RAE ELLEN BICHELL, BYLINE: Things get hairy when you go looking for the earliest forms of life on Earth. Life forms would have been tiny, embedded in rocks that have been squished and cracked for billennia. But Matt Dodd, a bio geochemist at University College of London, thinks he's got it.

He and his colleagues write in the journal "Nature" that they've found tiny fossils in Canada wedged in rocks that are 3.7 billion years old. Some look like tubes, others like strings or spirals. Dodd says the shapes resemble bacteria alive today, like those that live on underwater vents near Hawaii. This life wouldn't have been much to look at.

MATT DODD: A spongy, kind of gloopy (ph) soup, if you like.

BICHELL: But if they really are fossils, the specimens could show that life got its start really early on.

DODD: The implications of this work have answers, not just to how life originated on Earth and when. But also, is there life elsewhere in the universe?
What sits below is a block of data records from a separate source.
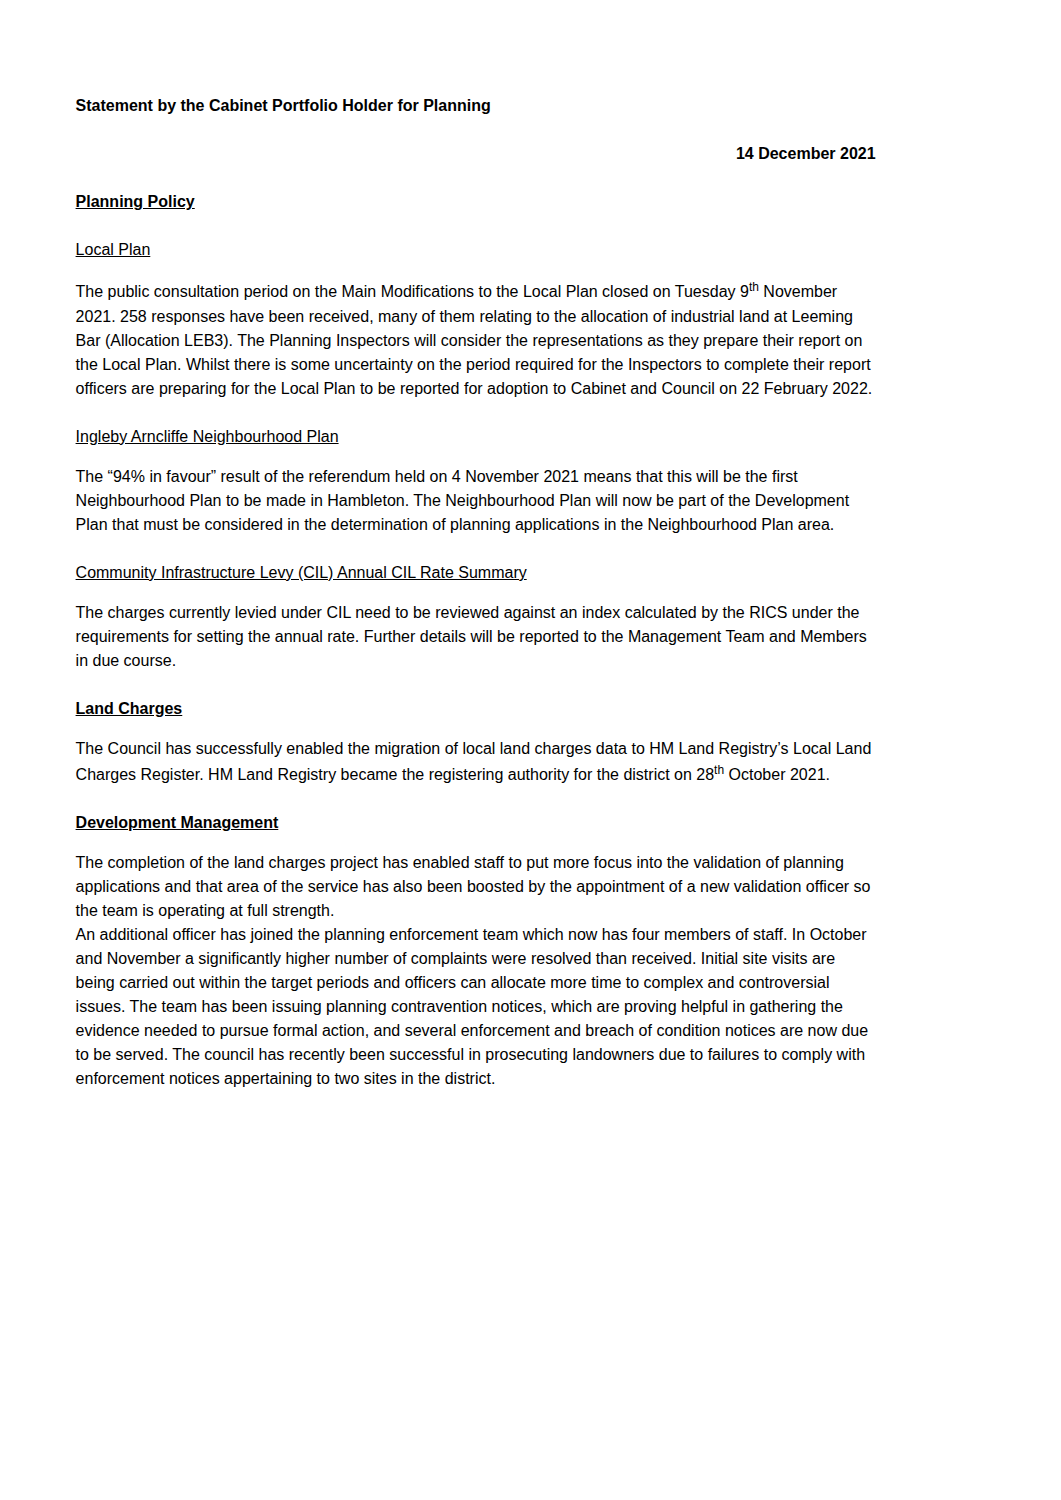Statement by the Cabinet Portfolio Holder for Planning
14 December 2021
Planning Policy
Local Plan
The public consultation period on the Main Modifications to the Local Plan closed on Tuesday 9th November 2021. 258 responses have been received, many of them relating to the allocation of industrial land at Leeming Bar (Allocation LEB3). The Planning Inspectors will consider the representations as they prepare their report on the Local Plan. Whilst there is some uncertainty on the period required for the Inspectors to complete their report officers are preparing for the Local Plan to be reported for adoption to Cabinet and Council on 22 February 2022.
Ingleby Arncliffe Neighbourhood Plan
The “94% in favour” result of the referendum held on 4 November 2021 means that this will be the first Neighbourhood Plan to be made in Hambleton. The Neighbourhood Plan will now be part of the Development Plan that must be considered in the determination of planning applications in the Neighbourhood Plan area.
Community Infrastructure Levy (CIL) Annual CIL Rate Summary
The charges currently levied under CIL need to be reviewed against an index calculated by the RICS under the requirements for setting the annual rate. Further details will be reported to the Management Team and Members in due course.
Land Charges
The Council has successfully enabled the migration of local land charges data to HM Land Registry’s Local Land Charges Register. HM Land Registry became the registering authority for the district on 28th October 2021.
Development Management
The completion of the land charges project has enabled staff to put more focus into the validation of planning applications and that area of the service has also been boosted by the appointment of a new validation officer so the team is operating at full strength.
An additional officer has joined the planning enforcement team which now has four members of staff. In October and November a significantly higher number of complaints were resolved than received. Initial site visits are being carried out within the target periods and officers can allocate more time to complex and controversial issues. The team has been issuing planning contravention notices, which are proving helpful in gathering the evidence needed to pursue formal action, and several enforcement and breach of condition notices are now due to be served. The council has recently been successful in prosecuting landowners due to failures to comply with enforcement notices appertaining to two sites in the district.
BICHELL: If life could start on Earth in those conditions, then why not in ancient oceans on Mars, too? But like other claims along these lines, the study has a lot of skeptics. Tanja Bosak, a geo biologist at MIT, isn't convinced. She says it's possible the shapes were just formed when minerals spewed out of hydrothermal vents.

TANJA BOSAK: The big problem is the understanding of what can create all sorts of very simple shapes in rocks.

BICHELL: Like similar fossils found in other parts of the world, these Canadian fossils are going to have to undergo the scrutiny of a lot of skeptical scientists. Rae Ellen Bichell, NPR News.